2. Invasive species are a big deal. Just as we have a whole Defense Department to protect us against invading armies, there are whole government agencies set up to deal with invading plants and critters. Back in 1999, President Bill Clinton set up the National Invasive Species Council to coordinate all the 14 different federal departments and agencies that are involved. There are all sorts of protocols for travelers – such as those forms you have to fill out asking if you’re been on a farm lately or are bringing back any agricultural products. There are protocols for cargo ships, too, but no system is foolproof. A murder hornet who has been hanging out on a freighter from Asia can just fly off into a new continent without going through customs. Agriculture officials are sort of like health department officials – we don’t pay much attention to them until we really need them. But they’re always there. The Virginia Department of Health has 55 different diseases that it officially investigates – we just don’t hear much about them because they don’t cause pandemics, although some could if they’re not dealt with quickly. Likewise, the Virginia Department of Agriculture and Consumer Services has people who investigate reports of invasive species. Each year, it conducts visual and trapping surveys looking for 15 specific invasive species. When fire ants were spotted in an outdoor planter at Roanoke’s Valley View Mall in 2006, agriculture officials showed up the same way the Marines do and with the same lethal intent. Right now the same sort of entomological seek-and-destroy mission is underway in the Northwest with the murder hornets – an international effort to hunt down these foreign invaders and terminate them with extreme prejudice before they can gain a foothold on the continent. State agricultural officials also have the power to impose something we’ve heard used in a different context lately – quarantines. In 2009, Virginia announced a quarantine of 11 localities in Hampton Roads. Want to bring in truckloads of dirt, or plants with root and soil attached, grass sod or soil-moving equipment? It’s got to be certified to be free of fire ants. Last year, the department extended that quarantine west to Mecklenburg County. Most of the state is already under a quarantine to spot gypsy moths. There’s also a quarantine in the northern part of the state for the spotted lanternfly.

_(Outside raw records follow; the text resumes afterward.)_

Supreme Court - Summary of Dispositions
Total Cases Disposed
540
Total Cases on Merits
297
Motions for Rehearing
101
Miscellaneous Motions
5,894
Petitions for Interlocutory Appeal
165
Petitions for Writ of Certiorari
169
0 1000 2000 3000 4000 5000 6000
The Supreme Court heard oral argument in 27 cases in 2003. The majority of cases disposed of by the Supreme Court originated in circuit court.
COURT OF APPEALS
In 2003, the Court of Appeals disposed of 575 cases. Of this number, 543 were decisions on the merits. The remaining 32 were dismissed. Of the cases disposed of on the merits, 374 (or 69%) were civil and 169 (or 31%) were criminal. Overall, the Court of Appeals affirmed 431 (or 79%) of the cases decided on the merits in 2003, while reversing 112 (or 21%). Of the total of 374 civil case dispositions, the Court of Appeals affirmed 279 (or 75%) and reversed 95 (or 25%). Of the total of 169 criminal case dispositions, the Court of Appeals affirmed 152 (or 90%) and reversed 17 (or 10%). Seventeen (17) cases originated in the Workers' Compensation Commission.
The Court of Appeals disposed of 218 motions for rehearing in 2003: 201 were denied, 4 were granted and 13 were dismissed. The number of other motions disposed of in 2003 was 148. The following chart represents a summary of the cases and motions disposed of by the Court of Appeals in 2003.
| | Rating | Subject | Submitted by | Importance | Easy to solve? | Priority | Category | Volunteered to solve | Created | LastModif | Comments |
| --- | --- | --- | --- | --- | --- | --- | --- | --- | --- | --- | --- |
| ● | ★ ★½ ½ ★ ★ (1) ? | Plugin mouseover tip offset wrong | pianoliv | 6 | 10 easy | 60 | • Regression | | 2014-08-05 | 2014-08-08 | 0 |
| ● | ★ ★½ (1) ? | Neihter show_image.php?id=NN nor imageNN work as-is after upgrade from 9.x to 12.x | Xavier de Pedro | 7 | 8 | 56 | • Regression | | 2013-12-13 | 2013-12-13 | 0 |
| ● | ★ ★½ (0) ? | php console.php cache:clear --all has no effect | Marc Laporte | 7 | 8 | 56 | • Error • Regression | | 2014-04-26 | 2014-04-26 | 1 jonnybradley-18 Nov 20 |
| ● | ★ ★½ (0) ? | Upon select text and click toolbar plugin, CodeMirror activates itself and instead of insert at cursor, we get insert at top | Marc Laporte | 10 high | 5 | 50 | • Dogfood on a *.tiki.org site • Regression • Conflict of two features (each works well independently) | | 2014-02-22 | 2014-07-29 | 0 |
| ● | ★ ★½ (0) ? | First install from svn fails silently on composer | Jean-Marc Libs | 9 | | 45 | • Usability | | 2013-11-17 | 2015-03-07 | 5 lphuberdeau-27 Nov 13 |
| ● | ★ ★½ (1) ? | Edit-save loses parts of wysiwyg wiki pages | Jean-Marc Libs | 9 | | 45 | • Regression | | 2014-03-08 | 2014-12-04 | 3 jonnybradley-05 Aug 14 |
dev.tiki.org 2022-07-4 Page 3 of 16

3. Invasive species can reshape our world. Just look at how much the South is covered by kudzu or how the common rice black bug can reduce crop yields by 35%. The U.S. Fish and Wildlife Service counts more than 4,300 “invasive” species running amok in the country. If you’re in the forest products industry, the emerald ash borer is bad news both for trees and for business. If you’re in agriculture and depend on bees to pollinate your crops – or maybe if you just like to eat – then murder hornets are bad news. We are again’ ‘em. So there.
We now return you to your regularly-scheduled pandemic.